There was a self management program in our state:
Medical marijuana.
The decimation of this program has created more, not less dependence, by design.
May I say this:
Self management is a process of discovery. Self discovery.
Utilized as a bludgeon
It will fail in the same time way meditation can fail: if the patient embraces ut, fine,
Otherwise it occurs to them as another way to be blamed it made wrong.


Nothing like promoting an underpowered occupational strategy and calling it the public good and for the good of individuals in pain. Its no wonder no mention is made if the self management programs were well received by people in pain- or that they were even asked for by people in pain.
Self- management programs reflect the fatalism and failure of pain specialists.
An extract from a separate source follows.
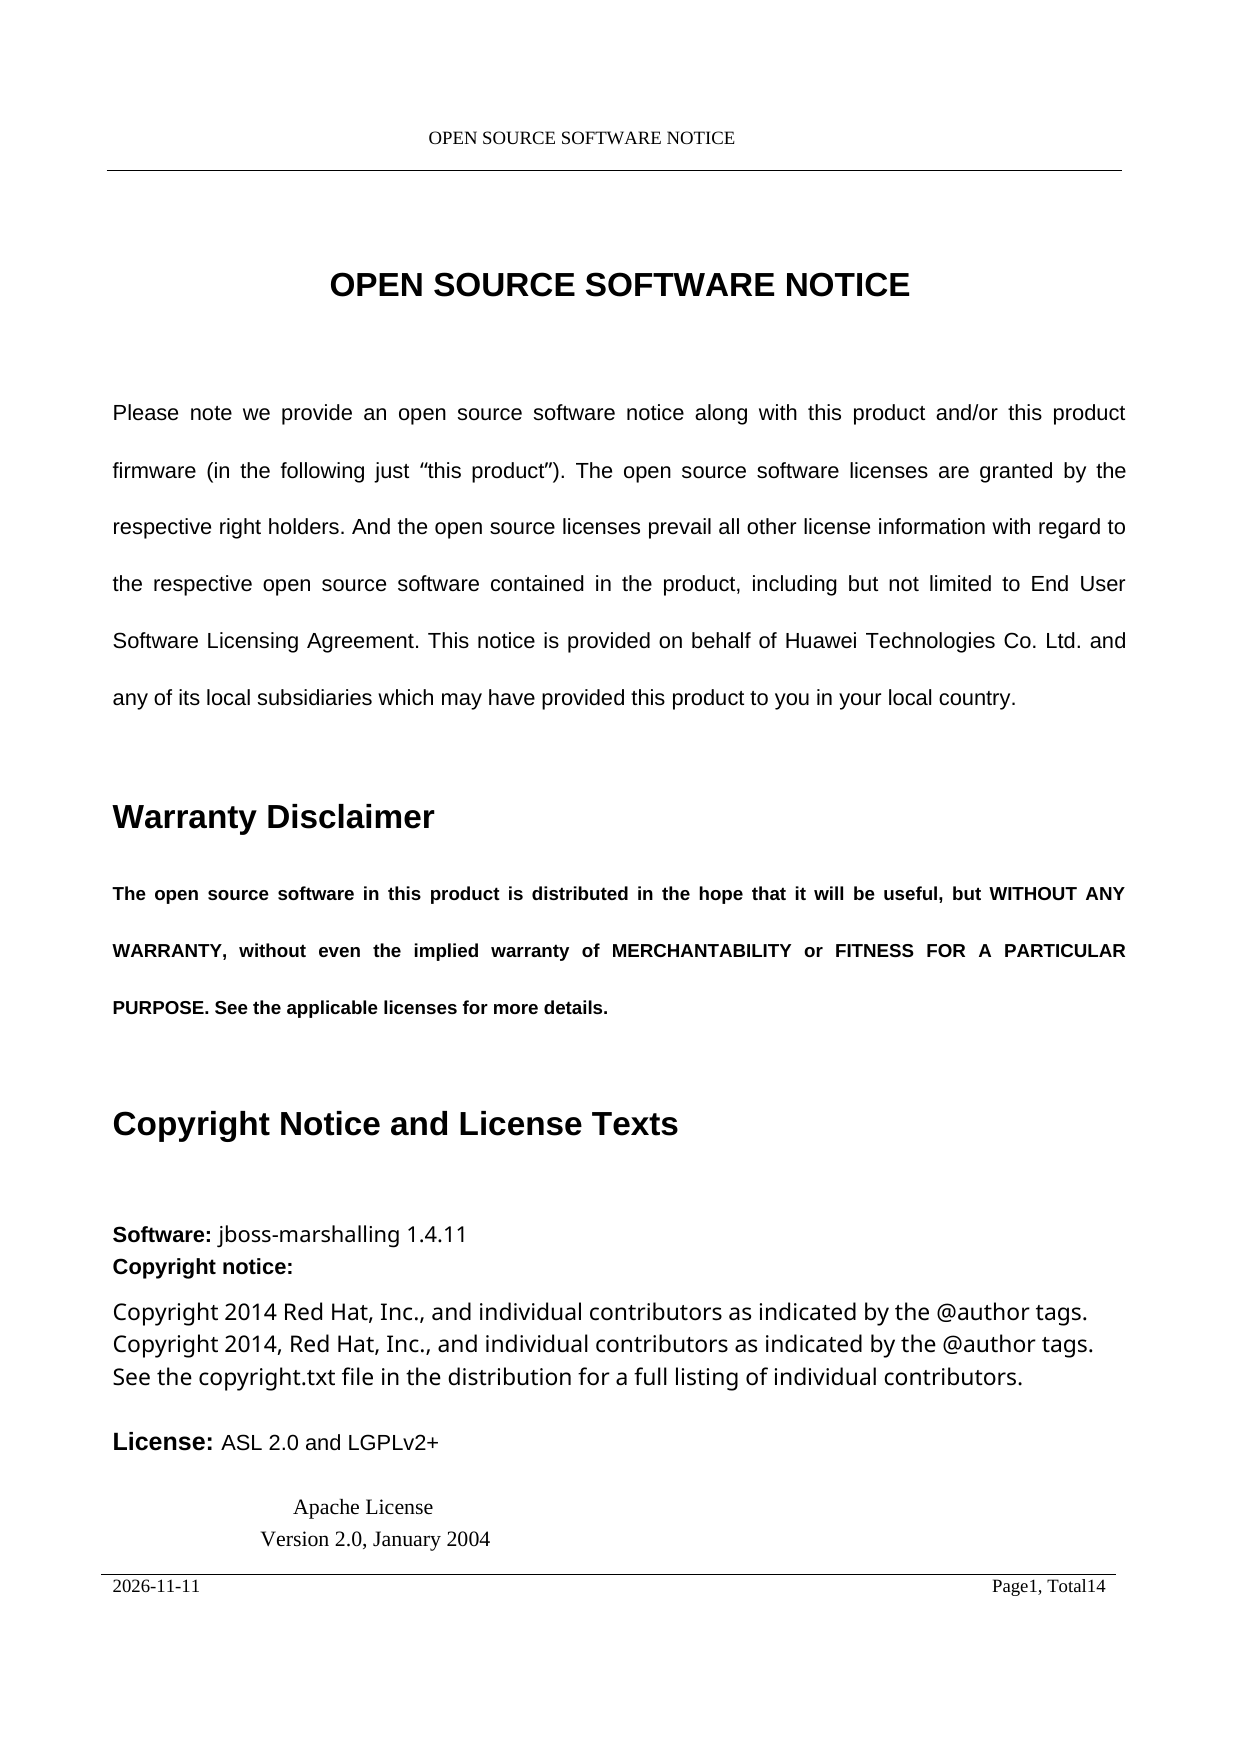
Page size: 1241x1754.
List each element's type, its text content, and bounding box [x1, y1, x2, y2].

They wish to impose pre-defined medicocentric values and beliefs on to people in pain- with or without the consent of the person in pain. They assume no one with rheumatoid arthritis can become pain free- I guess they don’t read the same studies as I do- because research shows people with rheumatoid arthritis can become pain free.
When I was in pain I would have criticized any provider who mentioned management of my pain- I was fortunate enough that none of them opposed my wanting to be pain free- and today and for 16 years I am pain free. Intention matters-if youre promoting that people in pain can only manage their pain-then youre unlikely to help them become pain free and disease free.
I guess promoting “pain management” is a way for the health care industry to set standards low for pain care. People in pain should reject such low standards and call for health care to have much higher standard of care.


It will be interesting to see how this all pans out. My hope is that the NPS will not drag its feet — we need these programs.